| Document passage |
-*-

I'd Go With Win 8 If I Could
It's been quite a while since XP was a genuinely current operating system. If you have them on your PCs it may be time to consider purchasing new PCs themselves. New computers have a lot of capabilities that old ones lacked, and have a lot more speed.
Vista got bashed but it was actually quite a good, rock-solid reliable and attractive operating system -- the people doing the bashing had enjoyed thinking of themselves as gurus and resented being thrown a loop by the significant changes in Vista, so they did a lot of whining. Windows 7, which should have been called Windows Vista SP3, was even better. It didn't receive such a bashing because it was so very similar to Vista and so the self-styled gurus, once they'd gotten familiar with Vista, weren't sufficiently offended to whine so much about Windows 7 as they did about Vista.
But now Windows 8 is a genuinely radical departure, far more different from Vista was from XP, and indeed even more of a change than XP was from 98 or even from Windows 3. The whiners are back in force.

-*-

| Materials provided |
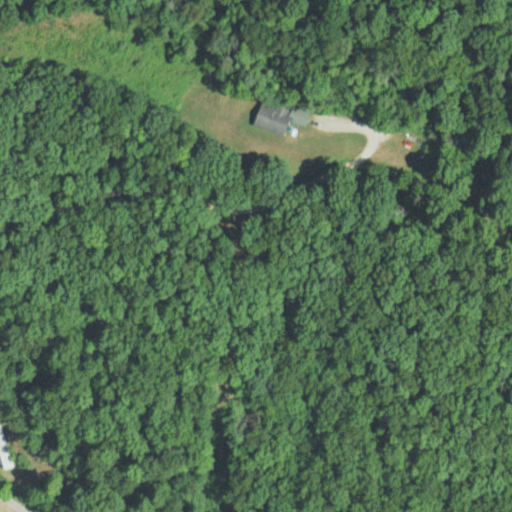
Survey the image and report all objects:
building: (277, 116)
road: (227, 204)
building: (3, 451)
road: (12, 501)
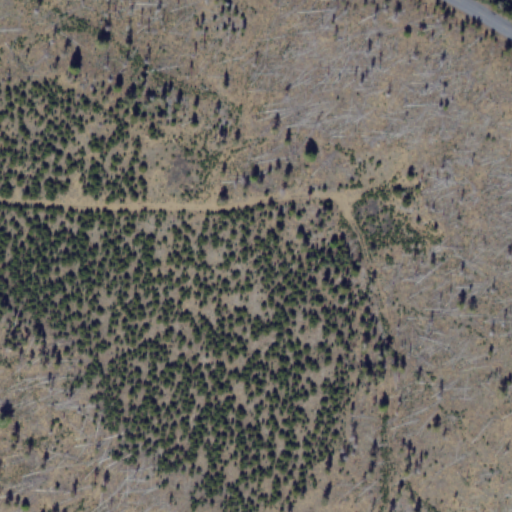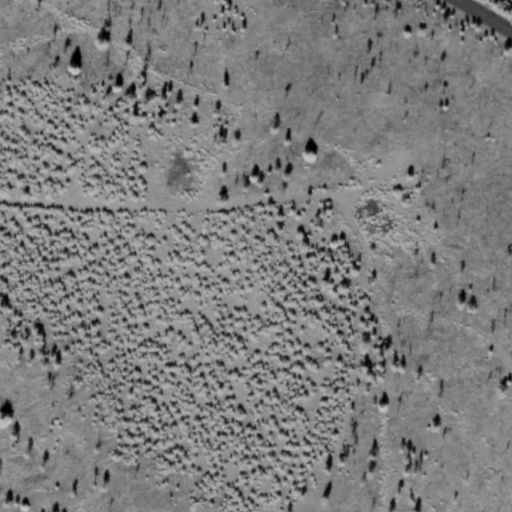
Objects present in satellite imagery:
road: (483, 15)
road: (196, 207)
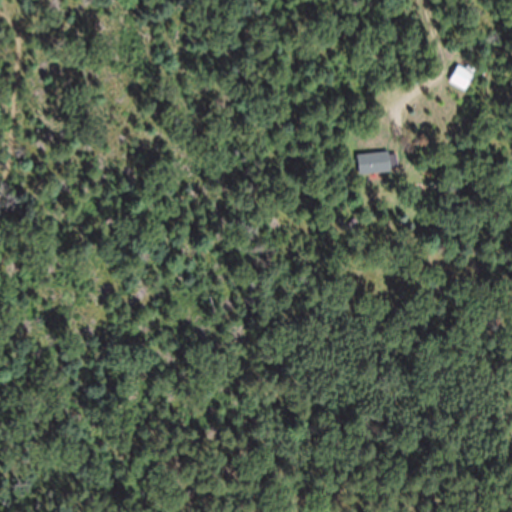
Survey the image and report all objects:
building: (464, 89)
building: (376, 174)
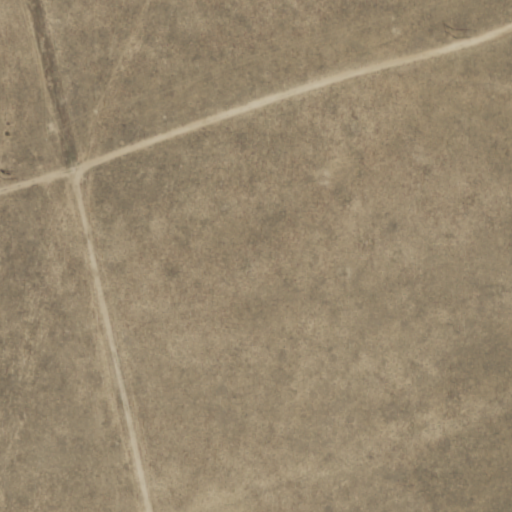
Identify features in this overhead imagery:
power tower: (455, 33)
power tower: (1, 175)
road: (99, 198)
road: (201, 255)
road: (2, 349)
road: (10, 391)
road: (1, 399)
road: (24, 472)
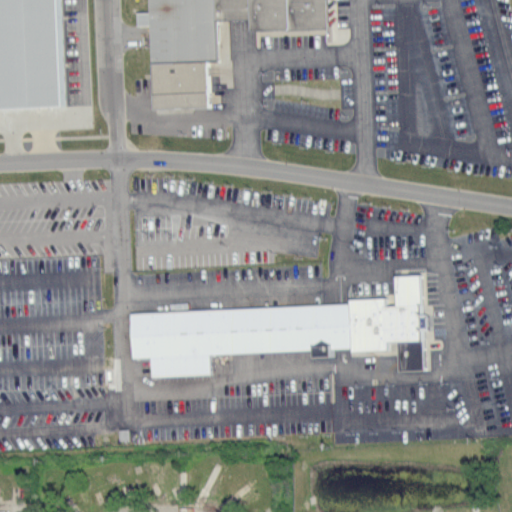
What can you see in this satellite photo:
road: (504, 30)
road: (123, 33)
building: (206, 39)
building: (31, 51)
building: (30, 54)
road: (300, 58)
road: (111, 79)
road: (467, 90)
road: (359, 91)
road: (244, 97)
road: (80, 106)
road: (230, 118)
road: (54, 136)
road: (0, 138)
road: (257, 166)
road: (346, 202)
road: (275, 215)
road: (122, 275)
building: (281, 329)
road: (454, 338)
road: (486, 357)
road: (233, 371)
road: (75, 426)
building: (0, 495)
road: (16, 508)
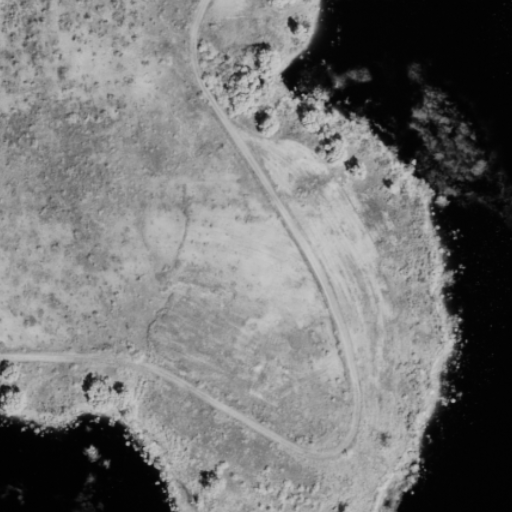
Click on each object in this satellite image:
road: (353, 386)
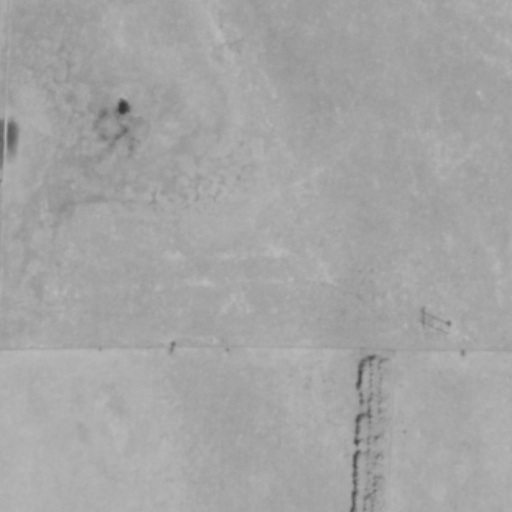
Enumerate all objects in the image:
power tower: (446, 329)
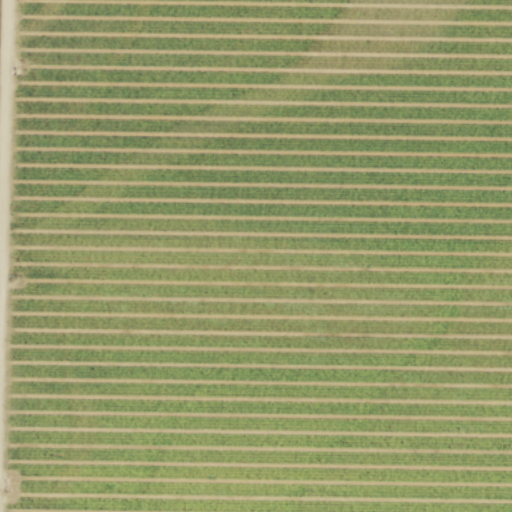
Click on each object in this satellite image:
road: (3, 117)
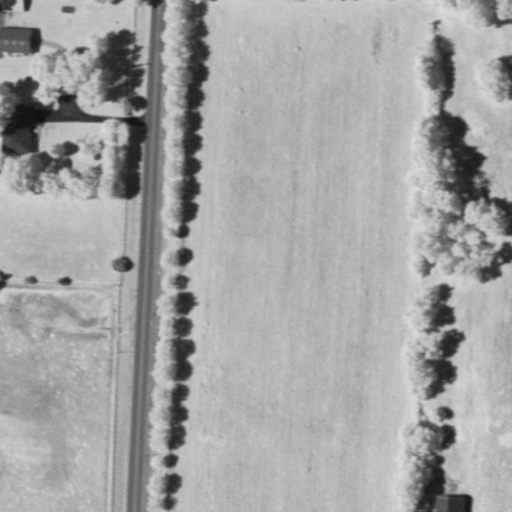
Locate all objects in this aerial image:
building: (16, 5)
building: (19, 40)
road: (96, 121)
building: (23, 130)
road: (148, 256)
building: (452, 504)
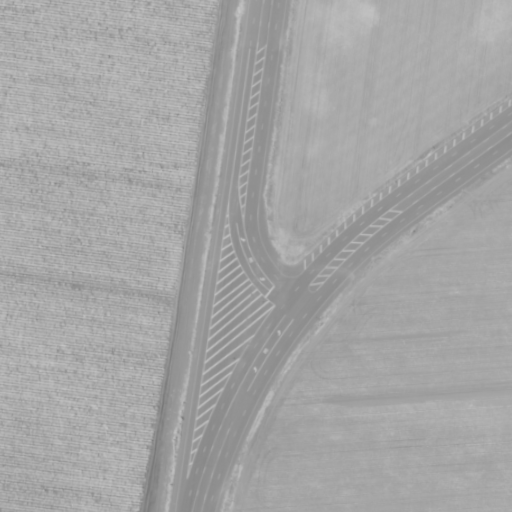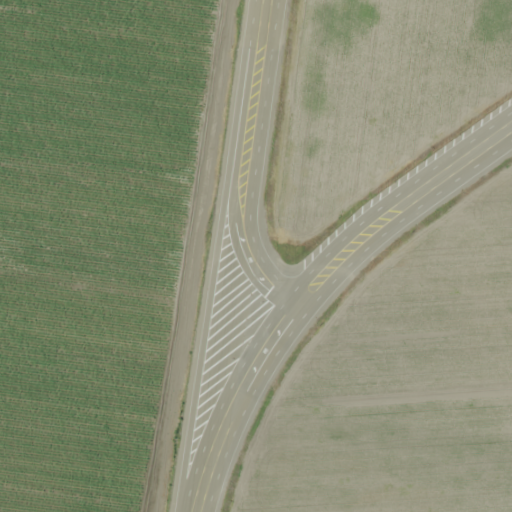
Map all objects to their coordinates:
road: (243, 161)
road: (313, 287)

-*-

| Written exercise 1 |
Do these statements agree with the Windows text? Answer yes or no for each, quoting the deciding words.
(a) Windows 7 should have been called Windows Vista SP3.
(b) Vista was an unreliable operating system.
(c) Windows 8 is less of a change than XP was from 98.
| Written exercise 2 |
Arrange the records as a Markdown table with the columns Num and Content, giving each line a row number, starting at the line containing "Identify features in" and ending at the end of the records. Skip blank lines, and leave the pictures out.

| Full answer 1 |
(a) Yes: "Windows 7, which should have been called Windows Vista SP3, was even better."
(b) No: "it was actually quite a good, rock-solid reliable and attractive operating system"
(c) No: "indeed even more of a change than XP was from 98 or even from Windows 3"

| Full answer 2 |
| Num | Content |
|---|---|
| 1 | Identify features in this overhead imagery: |
| 2 | power tower: (455, 33) |
| 3 | power tower: (1, 175) |
| 4 | road: (99, 198) |
| 5 | road: (201, 255) |
| 6 | road: (2, 349) |
| 7 | road: (10, 391) |
| 8 | road: (1, 399) |
| 9 | road: (24, 472) |
| 10 | What can you see in this satellite photo: |
| 11 | road: (504, 30) |
| 12 | road: (123, 33) |
| 13 | building: (206, 39) |
| 14 | building: (31, 51) |
| 15 | building: (30, 54) |
| 16 | road: (300, 58) |
| 17 | road: (111, 79) |
| 18 | road: (467, 90) |
| 19 | road: (359, 91) |
| 20 | road: (244, 97) |
| 21 | road: (80, 106) |
| 22 | road: (230, 118) |
| 23 | road: (54, 136) |
| 24 | road: (0, 138) |
| 25 | road: (257, 166) |
| 26 | road: (346, 202) |
| 27 | road: (275, 215) |
| 28 | road: (122, 275) |
| 29 | building: (281, 329) |
| 30 | road: (454, 338) |
| 31 | road: (486, 357) |
| 32 | road: (233, 371) |
| 33 | road: (75, 426) |
| 34 | building: (0, 495) |
| 35 | road: (16, 508) |
| 36 | Click on each object in this satellite image: |
| 37 | road: (353, 386) |
| 38 | Enumerate all objects in the image: |
| 39 | power tower: (446, 329) |
| 40 | Click on each object in this satellite image: |
| 41 | road: (3, 117) |
| 42 | Locate all objects in this aerial image: |
| 43 | building: (16, 5) |
| 44 | building: (19, 40) |
| 45 | road: (96, 121) |
| 46 | building: (23, 130) |
| 47 | road: (148, 256) |
| 48 | building: (452, 504) |
| 49 | Map all objects to their coordinates: |
| 50 | road: (243, 161) |
| 51 | road: (313, 287) |